Posted on June 16, 2015, in Heroics, The great ultravillains and tagged , , , , , , , , , , , , , , , , . Bookmark the permalink. 6 Comments.

  1. So I saw this and had to wake up immediately and say YES to everything. I pretty much want to write, “and what about __________!!!” over and over and over again.

    But I’ll confine myself to one thing for right now.

    Larry, with the ham-handed beauty of super hero comic books, is a black man passing as white–but when he lets his blackness out, he is almost godlike in his powers. Cliff is so fucking disabled, that in every damn episode he wins by shedding yet another limb, a ritual re-enactment of his mutilation.

    But, basically, they’re a black dude and a guy in an iron lung. They are, in 1963, seriously behind the sociological 8-ball of prejudice.

    Rita? Rita’s a gorgeous woman.

    To Drake and Premiani, simply being a woman is as raw a deal in 1963 as being trapped in an iron lung or being black in a horrifically racist society. Fucking take that, Mad Men.

    Going back to sleep, but YES!!! and also, “and what about _________!!!” to everything. I don’t know your format for reading this, but Archives Vol 4 is pretty much my favorite Silver Age thing ever.

    Liked by 1 person

    • The only part of the series I genuinely disliked was Beast Boy’s dialogue in the back-up strips that tell his origin, which is written in Cave Man Baby Dialect. “Goo-goo!
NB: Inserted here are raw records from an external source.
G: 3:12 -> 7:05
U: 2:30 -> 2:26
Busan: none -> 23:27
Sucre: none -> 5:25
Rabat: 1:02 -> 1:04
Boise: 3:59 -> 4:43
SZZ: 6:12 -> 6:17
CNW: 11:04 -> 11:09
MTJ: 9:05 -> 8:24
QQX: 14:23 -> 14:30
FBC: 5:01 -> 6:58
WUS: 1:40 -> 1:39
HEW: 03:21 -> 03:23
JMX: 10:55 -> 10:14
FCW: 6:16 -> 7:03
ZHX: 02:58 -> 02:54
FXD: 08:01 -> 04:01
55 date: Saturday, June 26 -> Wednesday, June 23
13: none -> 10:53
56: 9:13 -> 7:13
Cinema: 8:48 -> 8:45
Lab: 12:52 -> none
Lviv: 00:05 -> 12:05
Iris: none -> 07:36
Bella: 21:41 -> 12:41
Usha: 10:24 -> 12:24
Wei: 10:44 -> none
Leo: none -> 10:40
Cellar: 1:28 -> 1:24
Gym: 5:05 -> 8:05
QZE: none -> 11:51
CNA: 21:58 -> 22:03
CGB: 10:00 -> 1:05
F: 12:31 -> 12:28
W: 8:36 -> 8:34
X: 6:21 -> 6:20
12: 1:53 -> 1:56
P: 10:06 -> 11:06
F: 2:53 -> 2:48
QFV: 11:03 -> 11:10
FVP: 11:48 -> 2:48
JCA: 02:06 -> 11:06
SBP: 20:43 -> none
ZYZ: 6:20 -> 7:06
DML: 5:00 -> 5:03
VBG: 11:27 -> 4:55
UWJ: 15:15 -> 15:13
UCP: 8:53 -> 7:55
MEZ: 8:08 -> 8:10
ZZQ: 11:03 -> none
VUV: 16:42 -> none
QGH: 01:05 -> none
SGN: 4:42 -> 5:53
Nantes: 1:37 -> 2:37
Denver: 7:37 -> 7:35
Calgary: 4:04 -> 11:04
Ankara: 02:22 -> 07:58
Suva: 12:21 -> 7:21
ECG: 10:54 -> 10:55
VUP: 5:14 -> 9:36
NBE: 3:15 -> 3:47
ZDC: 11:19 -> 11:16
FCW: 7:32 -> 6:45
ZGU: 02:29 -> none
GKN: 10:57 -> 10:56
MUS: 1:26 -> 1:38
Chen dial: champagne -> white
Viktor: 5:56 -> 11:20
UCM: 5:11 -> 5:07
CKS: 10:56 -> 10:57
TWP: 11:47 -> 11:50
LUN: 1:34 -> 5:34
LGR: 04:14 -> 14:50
Me not like angry kitty [referring to a lion, etc.]” and so on. It’s (a) unbearable to read, and (b) completely of a piece with how DC handled Super-Baby and Wonder-Tot, so I figure it must be the heavy hand of DC editorial–but what a weird thing for them to insist upon, given the weirdness of the rest of the material.

      So yeah, those 3-4 back-up features are maddening, but even so, the series itself is amazing. Easily ranks up there with Kirby/Lee Fantastic Four and Ditko/Lee Amazing Spider-Man.

      Like

  2. There was some good discussion in the G+ thread, and I thought I’d preserve this bit here. James asked about how Beast Boy fit in, not seeing how he was disabled or margnalized, and I replied:

    The J.D. (“juvenile delinquent”) was one of the nation’s primary bugaboos throughout the post-war era, and it stayed firmly in place until it was replaced by visions of rampaging possibly-Communist black people, and the latter swiftly incorporated the former, right down to the details of broken homes and absent fathers. 1960s science fiction is full of social breakdown initiated by the prevalence of teen gangs escaping social control. Pre-Fonz, there was nothing funny or cute about the imagery; I don’t think it’s possible even for my age group to grasp how straightforwardly fearful everyone was about it. I really don’t think A Clockwork Orange got the heat it did because of the nudity, but because the droogs were absolutely the boogeyman, completely without irony. Beast Boy is a total pariah, the genuine article on which the 1980s romance with punk is (badly) founded. He does get badly treated due to his green skin too, but it’s his sneer, swagger, refusal to take shit, and biker gear that put that right into the other characters’ faces. In 1963, the language he’s using isn’t retro or assimilated into pop/fun media (again, this is 10 years before Happy Days) – he might as well be saying shit and fuck and cunt.